Chlorine gas itself is toxic. It attacks the respiratory tract and can be fatal. For this reason it was used as a weapon during World War I. Chlorine in solutions has been used as a disinfectant since 1801. It was very effective in hospitals in the 1800s, particularly in an 1831 cholera epidemic in Europe. Chlorine bleaches are employed in most water treatment systems in the United States as well as over much of the rest of the world and in swimming pools.

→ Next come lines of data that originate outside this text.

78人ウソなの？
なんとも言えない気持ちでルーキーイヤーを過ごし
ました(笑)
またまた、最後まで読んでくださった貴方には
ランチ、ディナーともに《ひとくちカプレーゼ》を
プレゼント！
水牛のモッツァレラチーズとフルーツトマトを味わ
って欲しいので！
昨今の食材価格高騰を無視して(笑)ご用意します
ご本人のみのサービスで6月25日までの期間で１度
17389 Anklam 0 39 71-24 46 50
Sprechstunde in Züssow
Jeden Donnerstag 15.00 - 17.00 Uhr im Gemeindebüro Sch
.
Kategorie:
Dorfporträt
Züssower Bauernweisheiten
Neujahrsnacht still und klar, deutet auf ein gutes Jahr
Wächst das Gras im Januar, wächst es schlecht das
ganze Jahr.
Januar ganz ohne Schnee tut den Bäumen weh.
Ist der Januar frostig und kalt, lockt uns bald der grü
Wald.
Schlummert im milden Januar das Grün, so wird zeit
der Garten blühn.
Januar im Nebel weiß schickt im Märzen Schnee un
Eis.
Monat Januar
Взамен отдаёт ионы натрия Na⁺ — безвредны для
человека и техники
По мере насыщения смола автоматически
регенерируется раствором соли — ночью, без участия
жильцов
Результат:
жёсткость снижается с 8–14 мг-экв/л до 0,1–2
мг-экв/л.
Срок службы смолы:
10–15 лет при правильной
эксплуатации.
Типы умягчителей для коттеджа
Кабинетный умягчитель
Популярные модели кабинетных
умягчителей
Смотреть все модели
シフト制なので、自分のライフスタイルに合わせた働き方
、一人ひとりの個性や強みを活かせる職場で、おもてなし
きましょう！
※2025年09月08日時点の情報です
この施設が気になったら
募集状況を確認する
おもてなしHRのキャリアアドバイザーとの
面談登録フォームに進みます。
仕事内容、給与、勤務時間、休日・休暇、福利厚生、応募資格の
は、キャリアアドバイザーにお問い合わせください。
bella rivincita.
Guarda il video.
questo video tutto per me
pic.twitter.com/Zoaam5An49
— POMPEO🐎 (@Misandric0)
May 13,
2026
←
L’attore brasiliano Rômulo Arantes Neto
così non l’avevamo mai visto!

Chlorine will combine directly with almost all other elements. Large amounts are used yearly for making chlorinated organic compounds, bleaches, and inorganic compounds. Organic compounds, ones which have a skeleton of carbon atoms bonded to each other, can contain halogen atoms connected to the carbon atoms. Low molecular weight organic chlorine compounds are liquids and are good solvents for many purposes. They dissolve starting materials for chemical reactions, and are effective for cleaning such different items as computer parts and clothing ("dry cleaning"). These uses are now being phased out because of problems that the compounds cause in Earth's atmosphere.
Chlorine-containing organic polymers are also widely employed. Polymers are large molecules made of many small units that hook together. One is polyvinyl chloride (PVC), from which plastic pipe and many other plastic products are made. Neoprene is a synthetic rubber made with another chlorine-containing polymer. Neoprene is resistant to the effects of heat, oxidation, and oils, and so is widely used in automobile parts.
Many medicines are organic molecules containing chlorine, and additional chlorine compounds are intermediate steps in the synthesis of a variety of others. Most crop protection chemicals, herbicides, pesticides, and fungicides have chlorine in them. Freon refrigerants are chlorofluorocarbons (CFCs). These perform well because they are volatile, that is they evaporate easily, but they are not flammable. Freon 12, one of the most common, is CCl2F2, two chlorine atoms and two fluorine atoms bonded to a carbon atom.
Chlorine is part of several compounds, such as the insecticide DDT, that are soluble in fats and oils rather than in water. These compounds tend to accumulate in the fatty tissues of biological organisms. Some of these compounds are carcinogens, substances that cause cancer. DDT and other pesticides, polychlorinated biphenyls (PCBs), and dioxins are substances that are no longer manufactured. However, they are still present in the environment, and disposal of materials containing these compounds is a problem.